The tzon barzel, or, “iron flock,” is the theme of the upcoming film, which was delayed until now as a result of the attack on October 7 and the conflict in Gaza. It is a Rabbinical maxim that any property a woman brings to her marriage stays hers regardless of the outcome of the union. This term is used in modern Hebrew to refer to someone who is a social asset to the Jewish people.
Curated by Emily Bilski, “Threading”, one of 30 events at the Biennale, uses textile art to discover “the vast reservoir of historical property created by Hebrew women”. Seven contemporary designers’ works are housed among the everlasting historical collections of the Museum of Italian Jewish Art, many of which are garments that have been recycled from their everyday lives to make religious items like Torah binders. “Threading” features works by seven modern artists.

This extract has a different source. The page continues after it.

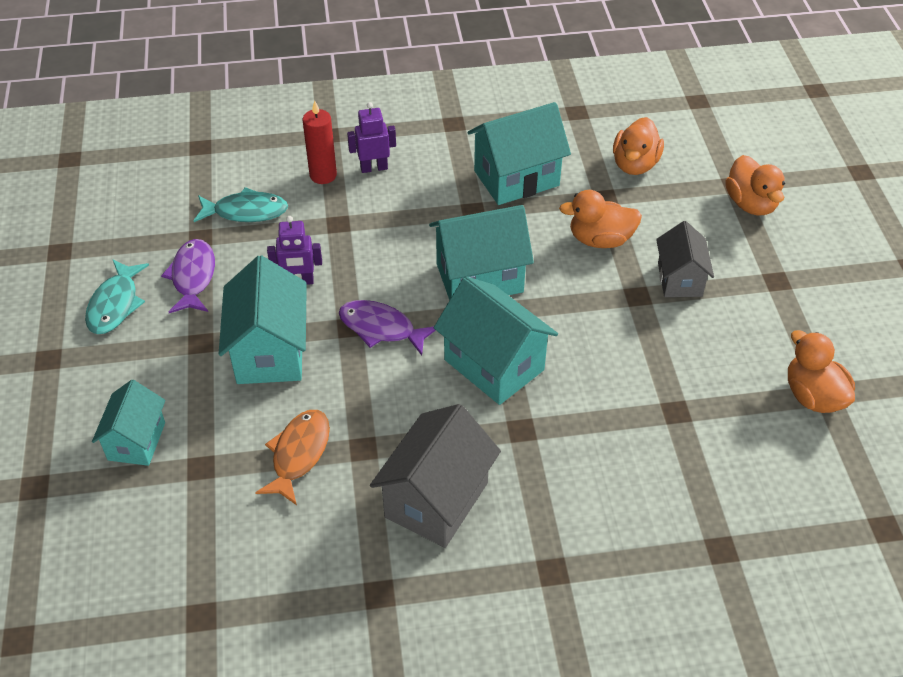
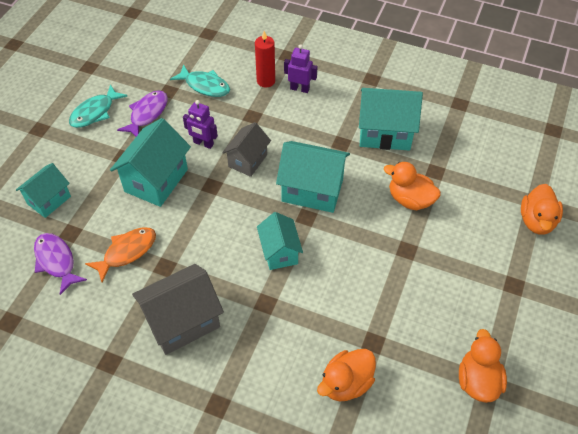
camera: 30 degrees right, 5 degrees up
(381, 328) = (229, 196): purple fish -> purple fish (56, 261)
(494, 364) = (279, 252): turquoise house -> turquoise house, size x0.63
(635, 164) = (473, 157): orange duck -> orange duck (346, 383)
(679, 279) = (444, 252): grey house -> grey house (247, 160)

Several of the “Threading” artists were inspired by this practice of “upcycling” textiles. Actor transformed her wedding dress into a beautiful speech about Jewish women’s power in the title “What We Bring” in a particularly impressive creation. Arnovitz split her own bridal gown in two, and laser cut 2, 611 names of powerful Hebrew women — including Deborah Lipstadt, Bella Abzug, Bette Midler, Barbara Streisand, Ruth Bader Ginsburg, Eva Hesse and Gilda Radner — from light bookbinding cloth, which is smooth still strong. Arnovitz said she “imagined these names bursting out of this wedding dress.” These Jewish women have changed history, and there is no way to contain this wealth of cultural assets. We are who we are because of them.

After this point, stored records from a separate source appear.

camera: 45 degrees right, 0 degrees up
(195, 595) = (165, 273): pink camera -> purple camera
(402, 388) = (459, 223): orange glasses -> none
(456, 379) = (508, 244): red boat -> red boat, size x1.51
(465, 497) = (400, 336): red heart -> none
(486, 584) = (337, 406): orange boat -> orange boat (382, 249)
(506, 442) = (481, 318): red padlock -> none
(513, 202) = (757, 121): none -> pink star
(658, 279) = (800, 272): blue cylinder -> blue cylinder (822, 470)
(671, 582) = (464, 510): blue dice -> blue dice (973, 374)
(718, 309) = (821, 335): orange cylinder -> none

Arnovitz said she “pulled out names that meant something to me, from my generation”, and positioned them at the bottom, so that they create a huge circle on the floor, and are easily read.
The dress was handmade by her grandmother, who sewed the pearls on. LaVine Fabrics, her father and grandmother’s fabric store, was located in Kansas City.

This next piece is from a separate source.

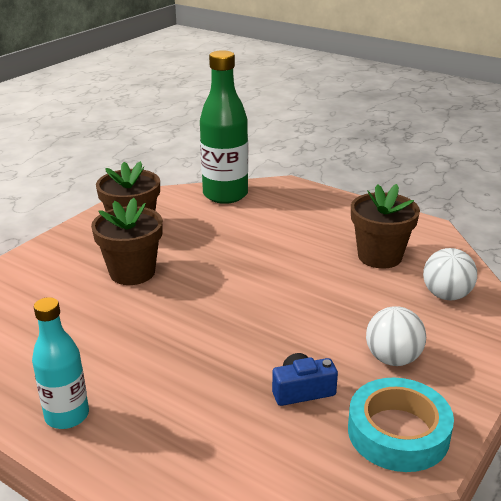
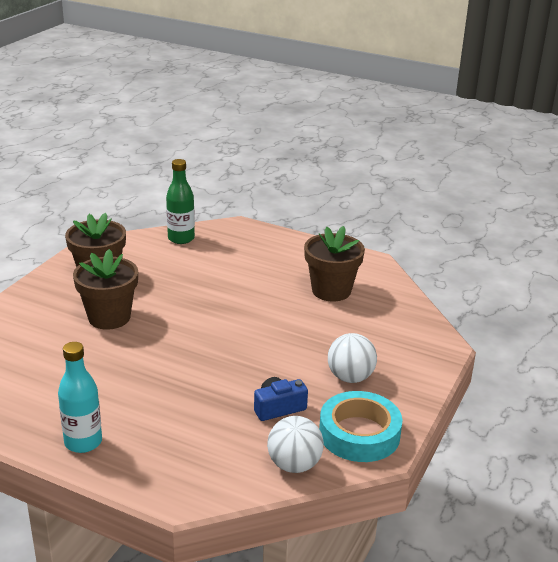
camera: 10 degrees left, 0 degrees up
(225, 195) = (181, 238): green bottle -> green bottle, size x0.62
(446, 295) = (391, 322): white ball -> white ball (294, 465)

“From the time I was a little girl”, Arnovitz said,” I was surrounded by fabrics and people sewing. It’s in my blood, it’s under my skin”. She has continued this family tradition by bringing sewing and weaving into many previous artworks, such as” Heavy” ( 2020 ), a shroud with 50, 000 discs representing the number of civilians killed in the Syrian civil war, and the giant” Vest of Prayers” ( 2009 ), which she calls” the antithesis of a suicide vest, it’s a hopeful vest and who we are as the Jewish people”.
Whereas a suicide vest is filled with sharp bolts and nuts designed to maximize injury,” the ultimate Jewish tool”, she says, “is prayer and paper”. Arnovitz rolled the pages into scrolls before wrapping and tied them with silken thread after rescuing several dozen prayer books she found discarded in Mea Shearim.
Arnovitz sees a connection between the gestures she makes when making these garments and those used in Jewish ritual.
“I personally think”, she said,” there is a whole set of gestures that are uniquely Jewish — wrapping, binding, winding and tying, and gestures that appear over and over again in Jewish ritual. We bind Torah, men wrap tefillin, Jewish women when we light candles, we bring light to our eyes three times, we braid challah, the bride walks around the groom seven times — these gestures repeat over and over again”.
The repetition of these Jewish rituals creates a sense of collective memory. When we decorate Tefillin or light candles, we recreate the gestures that Jewish people and women made thousands of years ago.
In making “What We Bring”, Arnovitz repeats these gestures: she bound the names to each other by sewing them together, she wrapped the names around the dress, creating what she calls a “circle of strength”, she tied the threads of each name to the dress and to each other. Perhaps that’s why this work has such powerful evocative power, making us think of the generations of Jewish women who have come before us.
Although it was developed before Oct. 7, “What We Bring” demonstrates the resilience of Jewish women and how it regains and reasserts Jewish women’s power in response to Hamas’ barbaric rape attempt to humiliate and degrade Jewish women. The dress, suspended in air, cascading to the floor, is both ethereal and powerful, graceful and strong, a symbol of the strength and beauty of Jewish women, in Israel and the world. “It is a Jewish feminist statement that’s badly needed right now”, Arnovitz said.